▸ **Prompt**: Go through the records below and report each line with "Right" in it.

━━━ Record excerpts ━━━

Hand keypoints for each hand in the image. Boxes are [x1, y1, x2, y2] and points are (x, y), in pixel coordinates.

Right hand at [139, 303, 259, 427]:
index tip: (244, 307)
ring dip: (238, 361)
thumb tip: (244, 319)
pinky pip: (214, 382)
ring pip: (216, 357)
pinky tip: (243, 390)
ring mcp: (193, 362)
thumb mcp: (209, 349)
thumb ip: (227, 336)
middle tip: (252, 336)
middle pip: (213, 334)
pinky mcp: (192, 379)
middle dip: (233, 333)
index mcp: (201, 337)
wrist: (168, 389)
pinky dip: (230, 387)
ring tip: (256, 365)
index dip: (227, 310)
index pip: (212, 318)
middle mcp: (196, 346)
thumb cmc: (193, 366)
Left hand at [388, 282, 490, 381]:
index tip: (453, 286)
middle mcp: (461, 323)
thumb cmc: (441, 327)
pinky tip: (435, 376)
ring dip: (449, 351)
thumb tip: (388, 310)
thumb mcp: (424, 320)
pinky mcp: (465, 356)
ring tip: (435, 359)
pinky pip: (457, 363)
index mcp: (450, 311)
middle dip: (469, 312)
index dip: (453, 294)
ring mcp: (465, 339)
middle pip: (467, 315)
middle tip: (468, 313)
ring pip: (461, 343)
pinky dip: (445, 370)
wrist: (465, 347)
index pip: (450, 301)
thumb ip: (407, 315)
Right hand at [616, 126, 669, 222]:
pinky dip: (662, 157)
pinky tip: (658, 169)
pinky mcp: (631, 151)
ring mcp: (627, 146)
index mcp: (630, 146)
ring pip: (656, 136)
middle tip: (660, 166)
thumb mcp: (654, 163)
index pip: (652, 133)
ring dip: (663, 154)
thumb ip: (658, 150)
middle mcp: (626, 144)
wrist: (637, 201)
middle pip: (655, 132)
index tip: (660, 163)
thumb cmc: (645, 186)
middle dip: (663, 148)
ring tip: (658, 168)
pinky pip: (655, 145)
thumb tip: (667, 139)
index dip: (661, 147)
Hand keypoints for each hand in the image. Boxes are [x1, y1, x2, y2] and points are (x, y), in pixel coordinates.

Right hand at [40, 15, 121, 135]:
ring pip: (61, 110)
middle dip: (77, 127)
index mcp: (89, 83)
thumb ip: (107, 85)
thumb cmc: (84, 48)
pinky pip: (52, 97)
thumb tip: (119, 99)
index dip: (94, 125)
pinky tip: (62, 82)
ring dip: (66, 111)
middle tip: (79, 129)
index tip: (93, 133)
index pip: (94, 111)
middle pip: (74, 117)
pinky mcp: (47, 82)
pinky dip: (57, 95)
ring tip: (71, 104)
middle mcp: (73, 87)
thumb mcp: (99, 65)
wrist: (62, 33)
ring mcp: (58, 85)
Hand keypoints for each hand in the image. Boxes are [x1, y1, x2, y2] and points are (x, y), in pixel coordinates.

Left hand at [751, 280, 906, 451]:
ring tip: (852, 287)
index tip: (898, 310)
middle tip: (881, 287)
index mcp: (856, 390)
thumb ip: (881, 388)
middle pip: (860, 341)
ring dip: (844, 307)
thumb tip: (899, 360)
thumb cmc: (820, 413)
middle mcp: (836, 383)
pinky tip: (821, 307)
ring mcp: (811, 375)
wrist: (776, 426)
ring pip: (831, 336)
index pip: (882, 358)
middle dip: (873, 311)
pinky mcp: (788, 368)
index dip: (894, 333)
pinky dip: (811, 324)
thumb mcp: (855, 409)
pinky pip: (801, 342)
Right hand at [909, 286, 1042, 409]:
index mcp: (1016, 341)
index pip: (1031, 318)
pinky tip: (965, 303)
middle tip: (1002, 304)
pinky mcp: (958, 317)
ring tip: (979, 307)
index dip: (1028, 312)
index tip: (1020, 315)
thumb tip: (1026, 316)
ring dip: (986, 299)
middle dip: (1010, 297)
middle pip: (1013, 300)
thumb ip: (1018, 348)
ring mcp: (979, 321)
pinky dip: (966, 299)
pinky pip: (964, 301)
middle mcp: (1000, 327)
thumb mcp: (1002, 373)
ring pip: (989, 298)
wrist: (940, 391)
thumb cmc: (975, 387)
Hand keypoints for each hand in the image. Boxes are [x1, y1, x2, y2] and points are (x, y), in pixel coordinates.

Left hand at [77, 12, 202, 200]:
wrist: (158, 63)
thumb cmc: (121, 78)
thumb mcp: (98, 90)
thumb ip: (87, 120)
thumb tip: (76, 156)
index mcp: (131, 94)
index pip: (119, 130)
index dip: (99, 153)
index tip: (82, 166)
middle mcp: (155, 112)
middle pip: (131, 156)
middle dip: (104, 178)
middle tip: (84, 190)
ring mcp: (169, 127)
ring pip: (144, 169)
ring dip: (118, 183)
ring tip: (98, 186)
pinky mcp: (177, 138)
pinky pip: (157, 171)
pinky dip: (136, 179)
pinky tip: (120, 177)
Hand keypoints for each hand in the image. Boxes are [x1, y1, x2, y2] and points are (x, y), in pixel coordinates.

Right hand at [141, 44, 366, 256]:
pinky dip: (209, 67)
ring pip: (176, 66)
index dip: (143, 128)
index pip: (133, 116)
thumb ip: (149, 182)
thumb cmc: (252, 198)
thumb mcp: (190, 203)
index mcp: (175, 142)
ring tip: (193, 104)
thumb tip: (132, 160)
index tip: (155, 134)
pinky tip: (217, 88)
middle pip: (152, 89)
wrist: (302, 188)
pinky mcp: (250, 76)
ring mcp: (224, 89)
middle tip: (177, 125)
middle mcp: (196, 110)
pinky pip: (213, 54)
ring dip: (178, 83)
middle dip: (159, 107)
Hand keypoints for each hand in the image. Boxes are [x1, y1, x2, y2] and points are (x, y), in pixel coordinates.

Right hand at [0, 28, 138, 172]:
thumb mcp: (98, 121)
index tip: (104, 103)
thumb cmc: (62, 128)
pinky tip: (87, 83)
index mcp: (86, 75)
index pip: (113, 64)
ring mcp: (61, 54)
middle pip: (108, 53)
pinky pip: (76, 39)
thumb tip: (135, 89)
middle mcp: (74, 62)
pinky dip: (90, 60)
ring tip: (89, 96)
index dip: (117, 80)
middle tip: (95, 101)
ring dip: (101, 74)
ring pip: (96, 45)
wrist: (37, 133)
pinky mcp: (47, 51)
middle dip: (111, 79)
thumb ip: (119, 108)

━━━

▸ **Answer section**:
Right hand at [139, 303, 259, 427]:
Right hand at [616, 126, 669, 222]:
Right hand at [40, 15, 121, 135]:
Right hand at [909, 286, 1042, 409]:
Right hand at [141, 44, 366, 256]:
Right hand at [0, 28, 138, 172]:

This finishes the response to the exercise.